* **Work instruction 1**:
Answer these questions about the article on stress, one line each, marked like the questions:
(a) What can persistent, long-term stress make you more susceptible to?
(b) What does work-related stress technically refer to?
(c) What three things do differences in how people experience stress boil down to?
* **Work instruction 2**:
Transcribe the article on stress from "Work-Related Stress: What" to "their work environment.".

* **Extract provided**:

- - - - - - -

Everyone deals with stress on a daily basis, but that doesn’t make your ability to cope with everyday and work stress any easier. Sometimes, you get thrown a curveball that you haven’t dealt with before; other times, your stress can be rooted in repetitive problems that you become adept at managing.
No matter what kind of stress you’re dealing with, remember that coping with stress isn’t a skill you’re born with. If you don’t know healthy ways to process your stress, it can affect both your physical and mental health, leaving you reeling from the pressure.
While some research has shown that short bursts of stress can be good for you, recent research indicates that dealing with persistent, long-term stress can actually impact your overall well-being, making you more susceptible to addictive impulses as a means of self-medicating and managing your anxiety. (1)
Work-Related Stress: What Is It & What Are the Possible Health Implications?
Technically speaking, work-related stress refers to a person’s stress response to work-related factors and experiences they deal with in their work environment.
The way you respond, or experience, that stress can be physical, mental, emotional or behavioral. It boils down to the differences in every person’s resilience level, personality and prior work experiences.

- - - - - - -

* **Data for review**:
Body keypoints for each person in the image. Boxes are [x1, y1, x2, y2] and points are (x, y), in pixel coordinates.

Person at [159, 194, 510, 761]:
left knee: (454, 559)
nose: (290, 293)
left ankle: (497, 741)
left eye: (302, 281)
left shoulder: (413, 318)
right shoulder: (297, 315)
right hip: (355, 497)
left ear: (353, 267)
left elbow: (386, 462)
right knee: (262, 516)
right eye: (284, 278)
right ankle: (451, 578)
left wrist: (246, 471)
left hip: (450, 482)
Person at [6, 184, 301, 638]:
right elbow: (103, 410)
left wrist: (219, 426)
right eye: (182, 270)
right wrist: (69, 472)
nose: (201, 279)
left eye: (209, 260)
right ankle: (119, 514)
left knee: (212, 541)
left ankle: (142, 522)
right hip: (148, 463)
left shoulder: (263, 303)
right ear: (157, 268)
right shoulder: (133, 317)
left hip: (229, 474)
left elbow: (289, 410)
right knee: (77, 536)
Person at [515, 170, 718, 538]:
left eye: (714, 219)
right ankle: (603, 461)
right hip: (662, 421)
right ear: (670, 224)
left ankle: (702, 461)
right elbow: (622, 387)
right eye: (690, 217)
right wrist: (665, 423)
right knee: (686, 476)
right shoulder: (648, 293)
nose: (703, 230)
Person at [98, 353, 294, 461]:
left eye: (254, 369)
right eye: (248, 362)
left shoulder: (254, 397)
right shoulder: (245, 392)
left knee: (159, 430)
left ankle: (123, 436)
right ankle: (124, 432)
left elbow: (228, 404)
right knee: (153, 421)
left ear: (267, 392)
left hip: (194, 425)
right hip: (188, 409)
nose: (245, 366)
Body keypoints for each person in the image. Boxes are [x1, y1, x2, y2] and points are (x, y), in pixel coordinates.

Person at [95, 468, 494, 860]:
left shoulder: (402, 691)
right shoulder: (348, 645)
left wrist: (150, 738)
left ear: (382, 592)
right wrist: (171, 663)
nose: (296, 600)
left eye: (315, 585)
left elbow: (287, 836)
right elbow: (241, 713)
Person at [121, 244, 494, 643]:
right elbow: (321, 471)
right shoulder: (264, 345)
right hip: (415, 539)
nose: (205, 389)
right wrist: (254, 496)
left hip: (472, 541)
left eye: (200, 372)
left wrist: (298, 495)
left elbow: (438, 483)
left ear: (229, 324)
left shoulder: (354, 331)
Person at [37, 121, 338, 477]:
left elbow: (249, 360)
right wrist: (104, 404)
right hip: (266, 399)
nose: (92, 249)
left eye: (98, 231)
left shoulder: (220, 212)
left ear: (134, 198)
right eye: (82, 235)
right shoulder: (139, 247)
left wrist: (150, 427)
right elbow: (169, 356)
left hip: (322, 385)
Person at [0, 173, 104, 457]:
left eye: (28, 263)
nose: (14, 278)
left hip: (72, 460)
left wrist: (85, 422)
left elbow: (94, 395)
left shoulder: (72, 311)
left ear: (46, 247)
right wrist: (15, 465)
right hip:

- - - - - - -

* **Expected output 1**:
(a) Addictive impulses, as a means of self-medicating and managing your anxiety.
(b) A person's stress response to work-related factors and experiences they deal with in their work environment.
(c) Differences in every person's resilience level, personality and prior work experiences.

* **Expected output 2**:
Work-Related Stress: What Is It & What Are the Possible Health Implications?
Technically speaking, work-related stress refers to a person’s stress response to work-related factors and experiences they deal with in their work environment.